■ Exercise materials ■
--- START ---

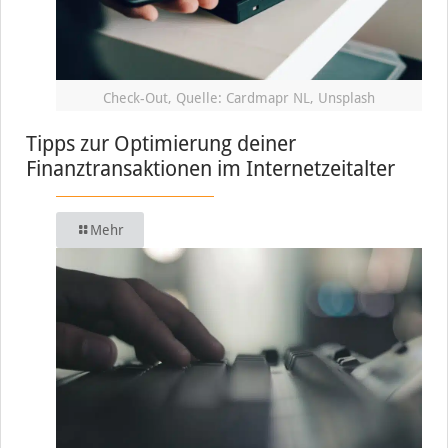
Check-Out, Quelle: Cardmapr NL, Unsplash
Tipps zur Optimierung deiner
Finanztransaktionen im Internetzeitalter
Mehr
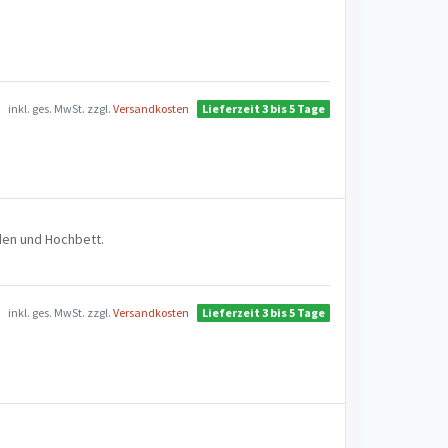
inkl. ges. MwSt.
zzgl.
Versandkosten
Lieferzeit 3 bis 5 Tage
oden und Hochbett.
inkl. ges. MwSt.
zzgl.
Versandkosten
Lieferzeit 3 bis 5 Tage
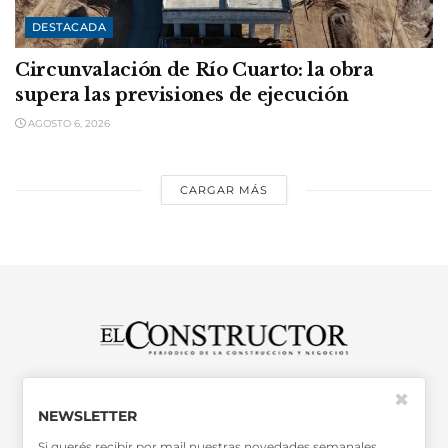
DESTACADA
Circunvalación de Río Cuarto: la obra
supera las previsiones de ejecución
AGOSTO 6, 2026
CARGAR MÁS
SABER MÁS >>
✖
OTRAS PUBLICACIONES >>
NEWSLETTER
Si querés recibir por mail nuestras novedades semanales,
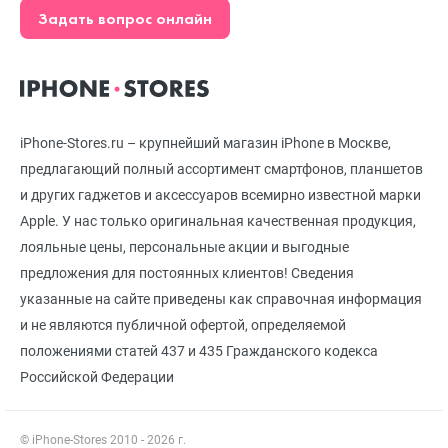
Задать вопрос онлайн
iPhone-Stores.ru – крупнейший магазин iPhone в Москве,
предлагающий полный ассортимент смартфонов, планшетов
и других гаджетов и аксессуаров всемирно известной марки
Apple. У нас только оригинальная качественная продукция,
лояльные цены, персональные акции и выгодные
предложения для постоянных клиентов! Сведения
указанные на сайте приведены как справочная информация
и не являются публичной офертой, определяемой
положениями статей 437 и 435 Гражданского кодекса
Российской Федерации
© iPhone-Stores 2010 - 2026 г.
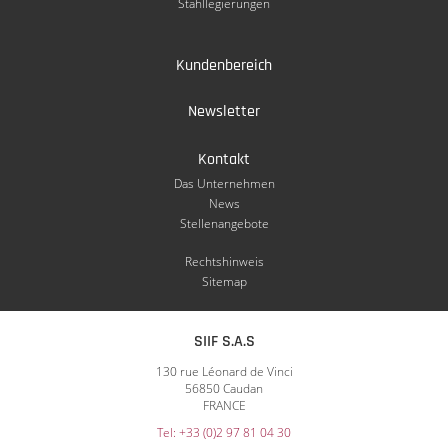
Stahllegierungen
Kundenbereich
Newsletter
Kontakt
Das Unternehmen
News
Stellenangebote
Rechtshinweis
Sitemap
SIIF S.A.S
130 rue Léonard de Vinci
56850 Caudan
FRANCE
Tel: +33 (0)2 97 81 04 30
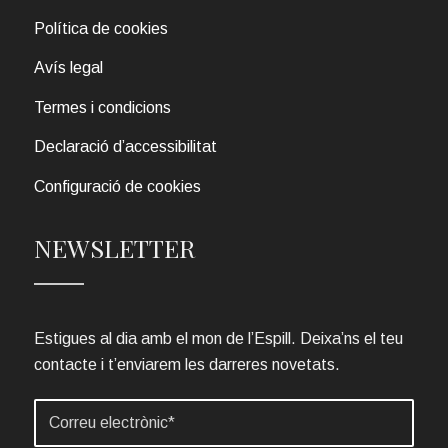
Política de cookies
Avís legal
Termes i condicions
Declaració d’accessibilitat
Configuració de cookies
NEWSLETTER
Estigues al dia amb el mon de l’Espill. Deixa’ns el teu
contacte i t’enviarem les darreres novetats.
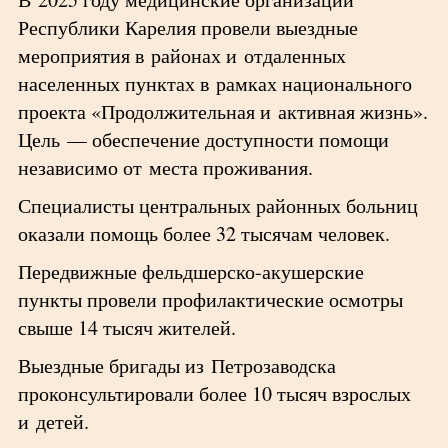
Республики Карелия провели выездные
мероприятия в районах и отдаленных
населенных пунктах в рамках национального
проекта «Продолжительная и активная жизнь».
Цель — обеспечение доступности помощи
независимо от места проживания.
Специалисты центральных районных больниц
оказали помощь более 32 тысячам человек.
Передвижные фельдшерско-акушерские
пункты провели профилактические осмотры
свыше 14 тысяч жителей.
Выездные бригады из Петрозаводска
проконсультировали более 10 тысяч взрослых
и детей.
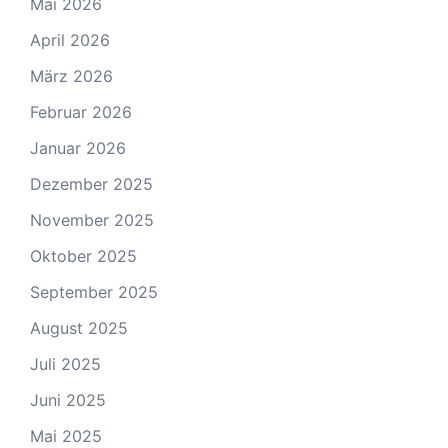
Mai 2026
April 2026
März 2026
Februar 2026
Januar 2026
Dezember 2025
November 2025
Oktober 2025
September 2025
August 2025
Juli 2025
Juni 2025
Mai 2025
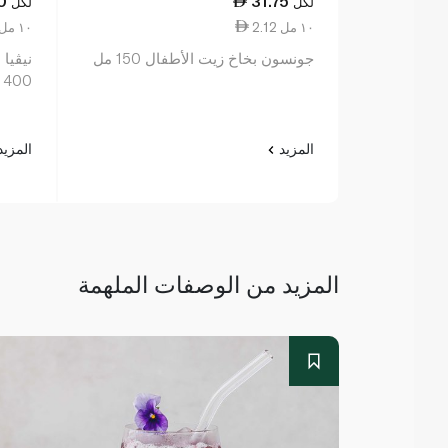
0
31.75
لكل
لكل
2.12 ١٠ مل
0.89 ١٠ مل
جونسون بخاخ زيت الأطفال 150 مل
نيڤيا
400 مل
المزيد
المزي
المزيد من الوصفات الملهمة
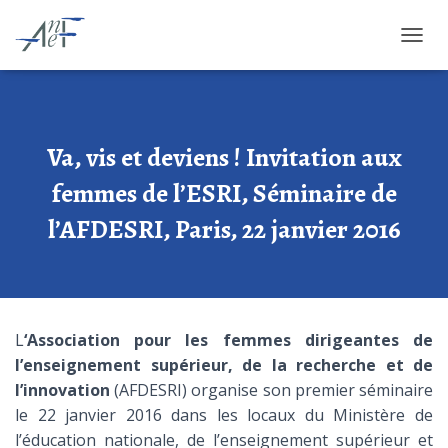
OUVRI
Va, vis et deviens ! Invitation aux
femmes de l’ESRI, Séminaire de
l’AFDESRI, Paris, 22 janvier 2016
L
‘Association pour les femmes dirigeantes de
l’enseignement supérieur, de la recherche et de
l’innovation
(AFDESRI) organise son premier séminaire
le 22 janvier 2016 dans les locaux du Ministère de
l’éducation nationale, de l’enseignement supérieur et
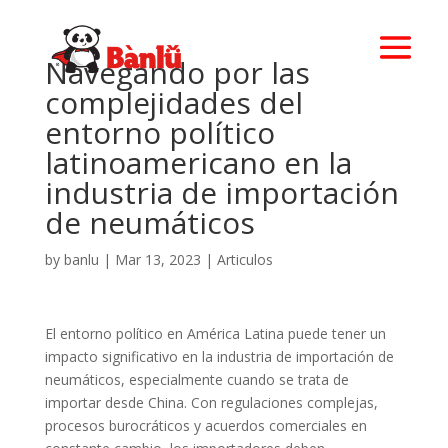
Navegando por las
complejidades del
entorno político
latinoamericano en la
industria de importación
de neumáticos
by
banlu
|
Mar 13, 2023
|
Articulos
El entorno político en América Latina puede tener un
impacto significativo en la industria de importación de
neumáticos, especialmente cuando se trata de
importar desde China. Con regulaciones complejas,
procesos burocráticos y acuerdos comerciales en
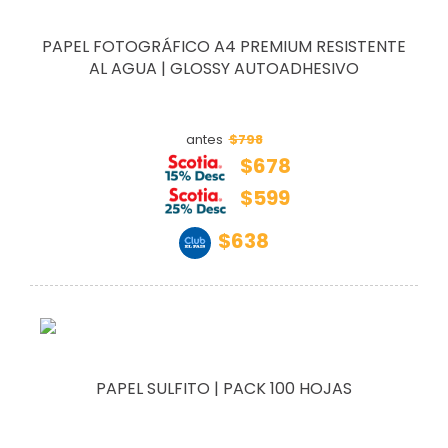
PAPEL FOTOGRÁFICO A4 PREMIUM RESISTENTE
AL AGUA | GLOSSY AUTOADHESIVO
$798
antes
$678
$599
$638
PAPEL SULFITO | PACK 100 HOJAS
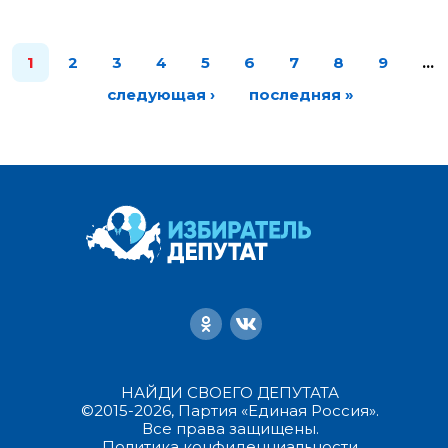
1
2
3
4
5
6
7
8
9
…
следующая ›
последняя »
НАЙДИ СВОЕГО ДЕПУТАТА
©2015-2026, Партия «Единая Россия».
Все права защищены.
Политика конфиденциальности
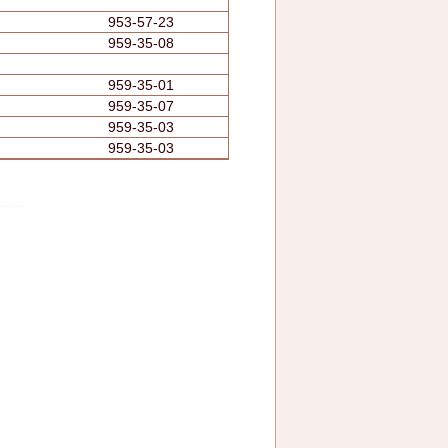
953-57-23
959-35-08
959-35-01
959-35-07
959-35-03
959-35-03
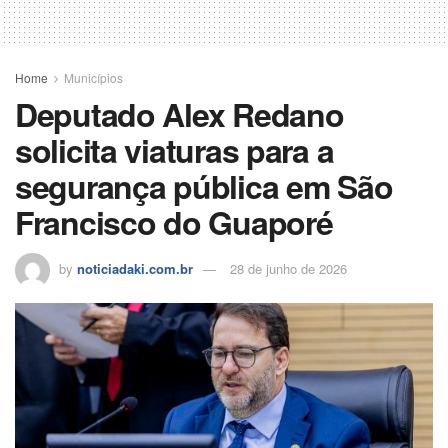
Home
Municípios
Deputado Alex Redano
solicita viaturas para a
segurança pública em São
Francisco do Guaporé
by
noticiadaki.com.br
28 de junho de 2026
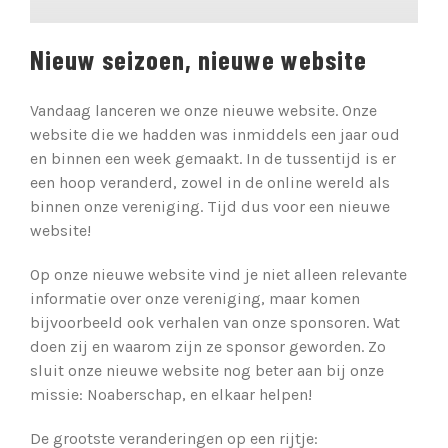
Nieuw seizoen, nieuwe website
Vandaag lanceren we onze nieuwe website. Onze
website die we hadden was inmiddels een jaar oud
en binnen een week gemaakt. In de tussentijd is er
een hoop veranderd, zowel in de online wereld als
binnen onze vereniging. Tijd dus voor een nieuwe
website!
Op onze nieuwe website vind je niet alleen relevante
informatie over onze vereniging, maar komen
bijvoorbeeld ook verhalen van onze sponsoren. Wat
doen zij en waarom zijn ze sponsor geworden. Zo
sluit onze nieuwe website nog beter aan bij onze
missie: Noaberschap, en elkaar helpen!
De grootste veranderingen op een rijtje:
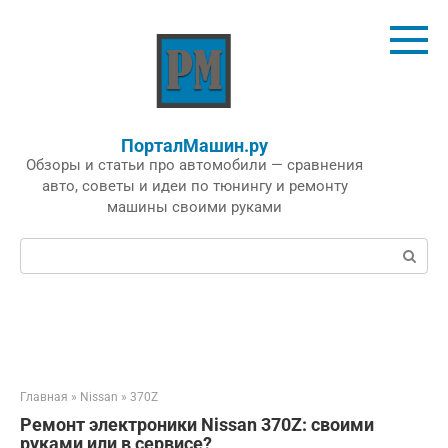
Перейти
к
контенту
ПорталМашин.ру
Обзоры и статьи про автомобили — сравнения
авто, советы и идеи по тюнингу и ремонту
машины своими руками
Поиск:
Главная
»
Nissan
»
370Z
Ремонт электроники Nissan 370Z: своими
руками или в сервисе?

--- END ---

■ To-do item ■
For each line above that contains the word "neumáticos", give the line as it is written.

■ Output ■
de neumáticos
neumáticos, especialmente cuando se trata de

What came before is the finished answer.